Ernst E. Boesch - Biography


E E Boesch

„The psychology we looked for at that time was one of concern—you might also call it one of compassion, of involvement with real life.“

(Ernst E. Boesch)

 

Ernst Eduard Boesch (December 26, 1916 - July 12, 2014) was born in St. Gallen, Switzerland, where he also spent his early school days. In 1939 he began to study medicine in Geneva, but changed his plans in favour of studying psychology, pedagogy and philosophy at the Jean-Jacques Rousseau Institute. The Institute was then managed by the psychologist Édouard Claparède and the pedagogue Pierre Bovet. One of Boesch’s later teachers was Jean Piaget; he also attended lectures of André Rey and Richard Meili.

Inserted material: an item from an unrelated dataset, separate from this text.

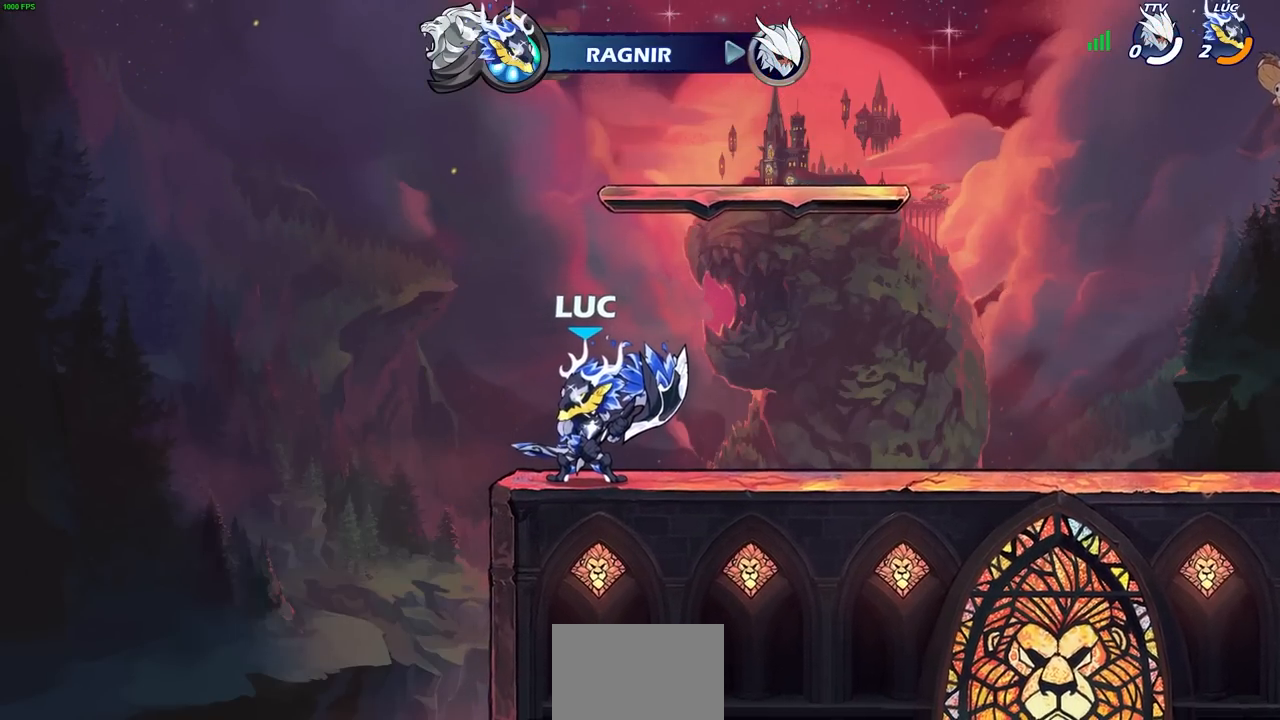
{"dt_ms": 500, "buttons": [], "left_stick": "center", "right_stick": "center", "events": []}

In 1942 Boesch had his first marriage, which lasted 18 years and out of which three children emerged. In 1943 he returned to St. Gallen as a school psychologist after he had refused an assistant position at Piaget’s chair. In 1946 he received his doctorate with a thesis on challenges for school psychology.

In 1951 he accepted the position of chair of psychology at the Saarland University of Saarbrücken, which was founded in 1948 and did not yet belong to the Federal Republic of Germany. Until 1969, his chair remained the only chair of psychology at the university. Saarbrücken was to remain Boesch’s permanent residence for the rest of his life and despite various calls to other universities (Brussels, Mannheim, Bochum, Geneva and Basel) he has never given up his professorship at Saarland University.

 

In 1955, Boesch went to Bangkok for three years at the invitation of UNESCO and served as director of the International Institute for Child Study. He adapted psychological tests for the Thai context and carried out various developmental and school psychological investigations. In the same period he began to learn the Thai language, which he mastered perfectly over the years. In his teacher, Supanee, he also got to know his great love and his second wife, with whom he spent the rest of his long life.

On Boesch’s initiative, the University of Saarbrücken founded the Institute for Development Aid in 1962, which was later renamed the Social Psychological Research Centre for Developmental Planning (SFE). Boesch became director of the institute and held this position beyond his retirement until 1987.

Ernst Boesch is one of the most important pioneers of cultural psychology in the 20th century. Based on his experiences in Asian, especially in Thai contexts, in his manifold scientific contributions he dealt critically and constructively with mainstream psychology and its methodology. In the German-speaking world, he may be regarded as the nestor of a modern cultural psychology as it is laid down in his so-called symbolic theory of action. His work had a considerable and lasting influence on the continental European character of the discipline. At the same time, Ernst Boesch, with his strong focus on everyday psychological issues and phenomena, was one of the most important pioneers in ecological psychology.

Ernst Boesch’s extremely rich work is interdisciplinary, integrates theories and approaches from fields such as psychology, psychoanalysis, ethnology and philosophy and is devoted to a wide range of topics such as plot, identity, subjectivation, strangeness, language, narration, polyvalence, physicality, emotion, cognition, development and development planning, art and aesthetics, longing, religion, rituals, etc.

Ernst Boesch’s work has received international recognition: honorary doctorates from the Universities of Berne and Srinakharinwirot, the Order of the Crown of Thailand, the Saarland Order of Merit, the Dr. Margrit Egnér Foundation Prize and honorary memberships in various scientific associations. In memory of Ernst E. Boesch, the Society for Cultural Psychology, which is based in Salzburg, Austria, has been awarding the Ernst E. Boesch Prize for services to the promotion and dissemination of scientific cultural psychology since 2015.